The site’s founder, Kathryn A. Thompson, is an Illinois lawyer who formerly served eight years as ETHICSearch counsel for the ABA’s Center for Professional Responsibility. There, she fielded ethics hotline inquiries from lawyers, judges and other legal professionals.
The site is the first-ever privately operated nationwide ethics research service for attorneys, Thompson says.
Lawyers can use ER for Lawyers to request research on any topic related to legal ethics and professional responsibility. Thompson will research the issue and provide a memo reporting her conclusions (for a fee, of course). Thompson is careful to say that she does not provide legal advice, only research.
ER for Lawyers assists attorneys in identifying and researching the ethics issues relevant to their particular fact pattern. Our work product is intended to provide a form of self-help to lawyers and does not advocate a particular course of conduct. Thus, ER for Lawyers does not advise attorneys regarding the use or legal effect of the research, recommend a specific course of action to follow or express an opinion on whether a lawyer’s described or alleged conduct constitutes a violation of a state’s rules of professional conduct.
If that paragraph sounds as if it was written by an ethics lawyer, then I suppose that’s a good thing in this context. The site goes on to suggest that lawyers consider retaining legal counsel in their jurisdiction if they find themselves “unable to understand, assimilate or apply the information set forth in the research report.”
The information provided by ER for Lawyers is intended as a starting point to help lawyers decide whether an ethics issue warrants further consideration or action. The research report may include all the information you need to draw a conclusion, make a decision, or put your mind to rest about an ethics issue. On the other hand, it may raise still more unresolved issues. It is your responsibility to decide how to use the information we provide.
In addition to having served as ETHICSearch counsel at the ABA, Thompson previously worked with the ABA’s Standing Committee on Ethics and Professional Responsibility in formulating, researching, drafting and revising ABA ethics opinions and model rules of professional conduct. She also contributed ethics columns to the ABA Journal and articles and chapters to other ethics publications.

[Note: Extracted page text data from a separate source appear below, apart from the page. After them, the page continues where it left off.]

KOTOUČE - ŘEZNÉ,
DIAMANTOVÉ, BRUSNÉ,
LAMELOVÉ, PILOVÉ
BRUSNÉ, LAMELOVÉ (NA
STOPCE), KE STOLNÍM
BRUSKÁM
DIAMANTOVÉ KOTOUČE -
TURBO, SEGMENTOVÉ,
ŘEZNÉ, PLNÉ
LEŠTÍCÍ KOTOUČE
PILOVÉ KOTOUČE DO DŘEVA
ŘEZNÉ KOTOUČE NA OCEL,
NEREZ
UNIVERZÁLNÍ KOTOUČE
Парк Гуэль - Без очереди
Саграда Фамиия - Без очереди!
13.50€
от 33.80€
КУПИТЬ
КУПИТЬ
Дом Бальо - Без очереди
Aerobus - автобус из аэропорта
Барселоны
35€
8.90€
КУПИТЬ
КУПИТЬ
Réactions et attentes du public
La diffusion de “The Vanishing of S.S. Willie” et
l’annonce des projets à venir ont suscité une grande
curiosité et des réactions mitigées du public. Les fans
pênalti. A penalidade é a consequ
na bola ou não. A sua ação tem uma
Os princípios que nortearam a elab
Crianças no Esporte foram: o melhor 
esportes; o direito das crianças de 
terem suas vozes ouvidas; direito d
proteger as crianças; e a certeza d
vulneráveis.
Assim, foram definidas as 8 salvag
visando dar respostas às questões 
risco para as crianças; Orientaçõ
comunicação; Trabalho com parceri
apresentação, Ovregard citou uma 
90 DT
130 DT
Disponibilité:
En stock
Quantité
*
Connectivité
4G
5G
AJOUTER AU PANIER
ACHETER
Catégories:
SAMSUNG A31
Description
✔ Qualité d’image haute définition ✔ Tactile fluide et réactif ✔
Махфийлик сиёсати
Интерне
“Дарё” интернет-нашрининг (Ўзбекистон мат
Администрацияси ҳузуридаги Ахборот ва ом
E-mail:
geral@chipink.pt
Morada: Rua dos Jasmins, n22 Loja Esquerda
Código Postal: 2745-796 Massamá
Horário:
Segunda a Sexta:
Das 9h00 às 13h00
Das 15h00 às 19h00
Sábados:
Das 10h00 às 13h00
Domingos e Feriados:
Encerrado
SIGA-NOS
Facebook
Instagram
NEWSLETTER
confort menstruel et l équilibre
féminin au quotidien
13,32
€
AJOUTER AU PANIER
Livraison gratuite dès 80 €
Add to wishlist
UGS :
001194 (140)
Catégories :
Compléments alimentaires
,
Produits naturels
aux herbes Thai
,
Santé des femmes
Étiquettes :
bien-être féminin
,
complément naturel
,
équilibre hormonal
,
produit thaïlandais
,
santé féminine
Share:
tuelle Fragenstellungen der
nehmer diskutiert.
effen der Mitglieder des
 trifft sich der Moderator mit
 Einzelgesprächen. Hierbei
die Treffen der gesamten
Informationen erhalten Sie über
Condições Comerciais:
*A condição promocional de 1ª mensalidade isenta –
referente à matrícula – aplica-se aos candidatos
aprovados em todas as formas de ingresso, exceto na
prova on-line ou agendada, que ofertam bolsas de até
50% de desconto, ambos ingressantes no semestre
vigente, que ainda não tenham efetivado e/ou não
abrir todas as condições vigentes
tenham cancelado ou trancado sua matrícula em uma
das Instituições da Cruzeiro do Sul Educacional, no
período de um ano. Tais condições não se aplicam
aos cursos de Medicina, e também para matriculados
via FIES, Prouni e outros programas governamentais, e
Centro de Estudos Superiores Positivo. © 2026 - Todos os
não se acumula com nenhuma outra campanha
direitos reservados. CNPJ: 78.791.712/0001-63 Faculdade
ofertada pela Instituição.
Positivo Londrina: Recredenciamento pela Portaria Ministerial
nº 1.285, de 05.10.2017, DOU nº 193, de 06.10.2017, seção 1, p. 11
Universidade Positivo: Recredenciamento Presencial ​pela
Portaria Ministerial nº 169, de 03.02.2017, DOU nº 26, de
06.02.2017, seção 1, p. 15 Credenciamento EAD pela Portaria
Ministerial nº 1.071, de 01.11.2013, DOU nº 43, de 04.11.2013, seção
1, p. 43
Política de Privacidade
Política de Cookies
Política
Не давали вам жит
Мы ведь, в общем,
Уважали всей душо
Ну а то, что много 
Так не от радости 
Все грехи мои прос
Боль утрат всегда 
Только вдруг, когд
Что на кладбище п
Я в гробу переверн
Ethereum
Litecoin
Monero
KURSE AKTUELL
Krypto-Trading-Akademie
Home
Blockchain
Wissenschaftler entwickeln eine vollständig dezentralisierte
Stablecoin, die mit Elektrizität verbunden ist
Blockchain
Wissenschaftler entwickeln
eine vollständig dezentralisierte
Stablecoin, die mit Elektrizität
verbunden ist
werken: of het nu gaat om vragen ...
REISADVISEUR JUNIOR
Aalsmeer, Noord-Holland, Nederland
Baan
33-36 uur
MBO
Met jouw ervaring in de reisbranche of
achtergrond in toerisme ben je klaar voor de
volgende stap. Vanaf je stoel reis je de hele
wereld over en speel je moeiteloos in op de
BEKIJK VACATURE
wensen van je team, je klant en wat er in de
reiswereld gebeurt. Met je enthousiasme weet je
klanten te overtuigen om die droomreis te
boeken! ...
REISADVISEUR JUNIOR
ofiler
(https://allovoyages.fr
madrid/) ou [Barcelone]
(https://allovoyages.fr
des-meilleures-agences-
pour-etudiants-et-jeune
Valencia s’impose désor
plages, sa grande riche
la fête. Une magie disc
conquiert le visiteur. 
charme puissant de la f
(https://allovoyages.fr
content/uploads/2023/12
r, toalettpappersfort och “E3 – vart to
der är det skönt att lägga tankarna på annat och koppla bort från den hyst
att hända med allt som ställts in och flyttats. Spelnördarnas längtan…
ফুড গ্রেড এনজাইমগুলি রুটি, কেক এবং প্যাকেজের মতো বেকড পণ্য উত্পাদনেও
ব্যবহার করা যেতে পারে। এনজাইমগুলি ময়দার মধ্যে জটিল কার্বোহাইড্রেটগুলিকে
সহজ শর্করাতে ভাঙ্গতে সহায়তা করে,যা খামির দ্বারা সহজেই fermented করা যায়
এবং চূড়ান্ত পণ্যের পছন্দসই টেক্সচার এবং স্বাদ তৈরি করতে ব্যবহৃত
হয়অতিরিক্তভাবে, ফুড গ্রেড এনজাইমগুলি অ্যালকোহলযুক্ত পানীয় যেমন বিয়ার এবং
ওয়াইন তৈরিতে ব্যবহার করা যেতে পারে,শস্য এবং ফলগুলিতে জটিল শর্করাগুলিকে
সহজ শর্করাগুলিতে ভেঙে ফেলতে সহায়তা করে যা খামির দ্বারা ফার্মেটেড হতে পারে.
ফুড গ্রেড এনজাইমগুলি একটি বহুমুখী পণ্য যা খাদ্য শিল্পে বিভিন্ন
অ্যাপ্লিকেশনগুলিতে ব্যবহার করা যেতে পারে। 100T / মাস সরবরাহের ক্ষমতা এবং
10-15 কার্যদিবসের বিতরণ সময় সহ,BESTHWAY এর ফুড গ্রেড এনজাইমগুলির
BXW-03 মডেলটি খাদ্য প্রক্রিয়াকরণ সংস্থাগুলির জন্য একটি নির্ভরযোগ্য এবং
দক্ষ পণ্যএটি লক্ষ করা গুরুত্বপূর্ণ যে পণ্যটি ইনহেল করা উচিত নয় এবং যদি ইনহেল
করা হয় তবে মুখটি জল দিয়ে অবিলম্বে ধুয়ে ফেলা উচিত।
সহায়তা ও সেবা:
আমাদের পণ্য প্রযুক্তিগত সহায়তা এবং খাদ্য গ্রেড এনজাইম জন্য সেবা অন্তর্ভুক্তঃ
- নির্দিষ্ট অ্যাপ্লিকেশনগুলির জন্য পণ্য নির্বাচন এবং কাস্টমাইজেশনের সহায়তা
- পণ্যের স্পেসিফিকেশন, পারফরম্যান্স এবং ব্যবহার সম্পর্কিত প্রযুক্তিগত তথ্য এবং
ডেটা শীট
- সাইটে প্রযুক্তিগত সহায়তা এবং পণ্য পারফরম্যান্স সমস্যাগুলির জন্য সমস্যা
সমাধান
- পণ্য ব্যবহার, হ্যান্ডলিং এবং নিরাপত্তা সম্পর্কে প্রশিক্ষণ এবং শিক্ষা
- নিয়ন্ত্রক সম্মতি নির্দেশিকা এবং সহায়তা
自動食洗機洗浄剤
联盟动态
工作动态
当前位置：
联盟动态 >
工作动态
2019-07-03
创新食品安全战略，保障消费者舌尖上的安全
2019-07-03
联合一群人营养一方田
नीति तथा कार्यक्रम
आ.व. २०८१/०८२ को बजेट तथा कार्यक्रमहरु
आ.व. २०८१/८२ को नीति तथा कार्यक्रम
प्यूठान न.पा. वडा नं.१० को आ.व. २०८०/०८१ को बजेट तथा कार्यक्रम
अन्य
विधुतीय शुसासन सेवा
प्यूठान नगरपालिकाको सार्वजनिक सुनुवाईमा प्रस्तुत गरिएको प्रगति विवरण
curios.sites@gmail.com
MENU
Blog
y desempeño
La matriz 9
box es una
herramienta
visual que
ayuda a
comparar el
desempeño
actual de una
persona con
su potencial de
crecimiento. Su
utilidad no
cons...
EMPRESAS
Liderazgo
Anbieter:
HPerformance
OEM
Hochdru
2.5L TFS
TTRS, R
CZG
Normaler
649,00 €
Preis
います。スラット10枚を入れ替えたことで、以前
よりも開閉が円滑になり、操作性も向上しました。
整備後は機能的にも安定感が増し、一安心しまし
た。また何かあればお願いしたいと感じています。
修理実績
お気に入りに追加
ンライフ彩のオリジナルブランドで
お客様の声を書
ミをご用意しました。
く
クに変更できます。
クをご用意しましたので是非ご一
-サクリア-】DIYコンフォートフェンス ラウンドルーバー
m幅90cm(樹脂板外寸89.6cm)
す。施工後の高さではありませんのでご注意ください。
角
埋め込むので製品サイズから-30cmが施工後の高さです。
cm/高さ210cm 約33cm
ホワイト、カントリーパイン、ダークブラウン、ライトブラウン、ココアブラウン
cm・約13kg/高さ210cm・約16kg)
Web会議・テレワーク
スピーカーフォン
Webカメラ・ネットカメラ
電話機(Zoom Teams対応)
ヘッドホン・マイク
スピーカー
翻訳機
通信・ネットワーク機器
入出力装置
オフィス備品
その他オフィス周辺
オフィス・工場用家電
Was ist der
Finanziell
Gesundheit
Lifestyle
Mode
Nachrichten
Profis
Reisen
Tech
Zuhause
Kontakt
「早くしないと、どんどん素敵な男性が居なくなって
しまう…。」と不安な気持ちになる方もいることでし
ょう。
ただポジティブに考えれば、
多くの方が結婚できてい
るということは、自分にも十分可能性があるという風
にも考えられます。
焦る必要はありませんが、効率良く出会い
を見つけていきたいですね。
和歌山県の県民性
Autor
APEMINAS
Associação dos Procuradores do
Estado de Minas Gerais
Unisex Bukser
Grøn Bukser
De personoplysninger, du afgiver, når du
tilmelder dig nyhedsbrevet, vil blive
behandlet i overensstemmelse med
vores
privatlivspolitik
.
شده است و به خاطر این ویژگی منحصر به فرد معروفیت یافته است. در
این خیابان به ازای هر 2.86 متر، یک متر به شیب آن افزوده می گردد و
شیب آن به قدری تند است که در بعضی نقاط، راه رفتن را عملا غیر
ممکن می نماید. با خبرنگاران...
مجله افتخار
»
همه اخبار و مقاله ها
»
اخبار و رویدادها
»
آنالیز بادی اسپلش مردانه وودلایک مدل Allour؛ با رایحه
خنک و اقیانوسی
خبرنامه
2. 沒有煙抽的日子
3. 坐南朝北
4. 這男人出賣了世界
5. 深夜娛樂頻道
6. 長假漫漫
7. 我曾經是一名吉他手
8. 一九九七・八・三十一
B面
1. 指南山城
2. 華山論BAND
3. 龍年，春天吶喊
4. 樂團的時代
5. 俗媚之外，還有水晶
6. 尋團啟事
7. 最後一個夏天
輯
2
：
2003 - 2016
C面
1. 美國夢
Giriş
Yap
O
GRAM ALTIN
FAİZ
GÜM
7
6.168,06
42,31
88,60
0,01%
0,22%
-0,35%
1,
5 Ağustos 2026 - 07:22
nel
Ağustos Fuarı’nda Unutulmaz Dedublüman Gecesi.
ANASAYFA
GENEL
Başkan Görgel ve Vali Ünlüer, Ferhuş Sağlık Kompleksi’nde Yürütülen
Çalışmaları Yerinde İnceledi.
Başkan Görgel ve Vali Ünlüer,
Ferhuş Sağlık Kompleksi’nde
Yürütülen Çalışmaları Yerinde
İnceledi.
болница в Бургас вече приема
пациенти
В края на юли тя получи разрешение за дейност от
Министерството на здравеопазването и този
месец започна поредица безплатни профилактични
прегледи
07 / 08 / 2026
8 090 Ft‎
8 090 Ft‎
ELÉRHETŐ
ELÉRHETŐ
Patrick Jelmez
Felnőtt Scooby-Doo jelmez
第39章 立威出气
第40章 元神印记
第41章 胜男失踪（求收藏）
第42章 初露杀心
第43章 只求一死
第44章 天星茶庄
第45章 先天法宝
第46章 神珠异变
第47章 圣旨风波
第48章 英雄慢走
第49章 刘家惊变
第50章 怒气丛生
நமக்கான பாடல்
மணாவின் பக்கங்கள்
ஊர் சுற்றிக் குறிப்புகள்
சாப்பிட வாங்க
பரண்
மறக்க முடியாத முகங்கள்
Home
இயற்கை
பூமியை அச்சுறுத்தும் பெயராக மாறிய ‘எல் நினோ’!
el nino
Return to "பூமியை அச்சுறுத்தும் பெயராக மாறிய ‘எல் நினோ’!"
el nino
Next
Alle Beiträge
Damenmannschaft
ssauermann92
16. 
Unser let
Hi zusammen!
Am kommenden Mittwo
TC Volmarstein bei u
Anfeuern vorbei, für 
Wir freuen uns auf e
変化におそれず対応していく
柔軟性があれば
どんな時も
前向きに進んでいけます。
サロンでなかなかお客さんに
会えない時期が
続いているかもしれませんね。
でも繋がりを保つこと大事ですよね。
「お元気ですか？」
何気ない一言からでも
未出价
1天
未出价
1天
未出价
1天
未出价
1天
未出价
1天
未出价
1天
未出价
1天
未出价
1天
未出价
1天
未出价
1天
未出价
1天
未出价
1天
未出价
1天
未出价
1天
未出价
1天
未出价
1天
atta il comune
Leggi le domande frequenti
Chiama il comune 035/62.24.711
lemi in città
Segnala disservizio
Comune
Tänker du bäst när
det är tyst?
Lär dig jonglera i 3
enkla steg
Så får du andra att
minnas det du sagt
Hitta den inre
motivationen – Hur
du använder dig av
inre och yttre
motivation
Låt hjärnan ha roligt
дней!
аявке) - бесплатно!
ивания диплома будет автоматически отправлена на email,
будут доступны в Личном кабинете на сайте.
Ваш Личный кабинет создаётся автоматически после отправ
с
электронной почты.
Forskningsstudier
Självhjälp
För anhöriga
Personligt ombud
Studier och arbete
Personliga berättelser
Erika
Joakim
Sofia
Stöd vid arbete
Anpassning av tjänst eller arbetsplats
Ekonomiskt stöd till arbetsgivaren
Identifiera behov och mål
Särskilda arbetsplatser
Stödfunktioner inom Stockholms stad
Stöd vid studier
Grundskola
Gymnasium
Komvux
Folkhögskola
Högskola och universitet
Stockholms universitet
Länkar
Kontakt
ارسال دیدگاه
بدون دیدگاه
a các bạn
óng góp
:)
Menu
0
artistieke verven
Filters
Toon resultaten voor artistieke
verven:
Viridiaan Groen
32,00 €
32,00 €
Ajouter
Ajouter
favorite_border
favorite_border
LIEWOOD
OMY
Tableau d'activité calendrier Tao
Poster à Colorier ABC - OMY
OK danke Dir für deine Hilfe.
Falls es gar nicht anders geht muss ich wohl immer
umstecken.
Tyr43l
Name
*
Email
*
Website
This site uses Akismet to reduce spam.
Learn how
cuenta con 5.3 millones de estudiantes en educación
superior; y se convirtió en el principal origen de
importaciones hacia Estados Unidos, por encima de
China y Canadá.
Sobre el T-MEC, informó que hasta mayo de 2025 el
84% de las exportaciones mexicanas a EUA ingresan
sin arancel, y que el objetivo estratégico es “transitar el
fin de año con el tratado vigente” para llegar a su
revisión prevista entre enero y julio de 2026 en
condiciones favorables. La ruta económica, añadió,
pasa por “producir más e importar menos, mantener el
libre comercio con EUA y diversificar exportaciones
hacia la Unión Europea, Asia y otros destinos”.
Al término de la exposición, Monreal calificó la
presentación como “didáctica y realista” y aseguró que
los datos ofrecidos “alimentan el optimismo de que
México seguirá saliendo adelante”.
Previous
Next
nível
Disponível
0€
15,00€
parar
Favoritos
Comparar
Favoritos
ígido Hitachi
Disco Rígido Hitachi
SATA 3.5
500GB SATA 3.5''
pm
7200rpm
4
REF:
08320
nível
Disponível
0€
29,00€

ER for Lawyers is a step between local bar ethics hotlines and full-fledged legal representation, Thompson says. In many cases, ethics hotlines do not offer the in-depth information a lawyer would want, while hiring an ethics attorney would be overkill. Her approach enables lawyers to take self-help measures to resolve ethical dilemmas before they harm clients or grow into something larger, she believes.
Most research services offered through the site are handled on a fixed-fee basis. More complex projects — such as multijurisdictional research or novel ethics issues — are handled at an hourly rate.
Thompson also maintains a blog, Ethics Over Easy, where she occasionally writes about ethics topics.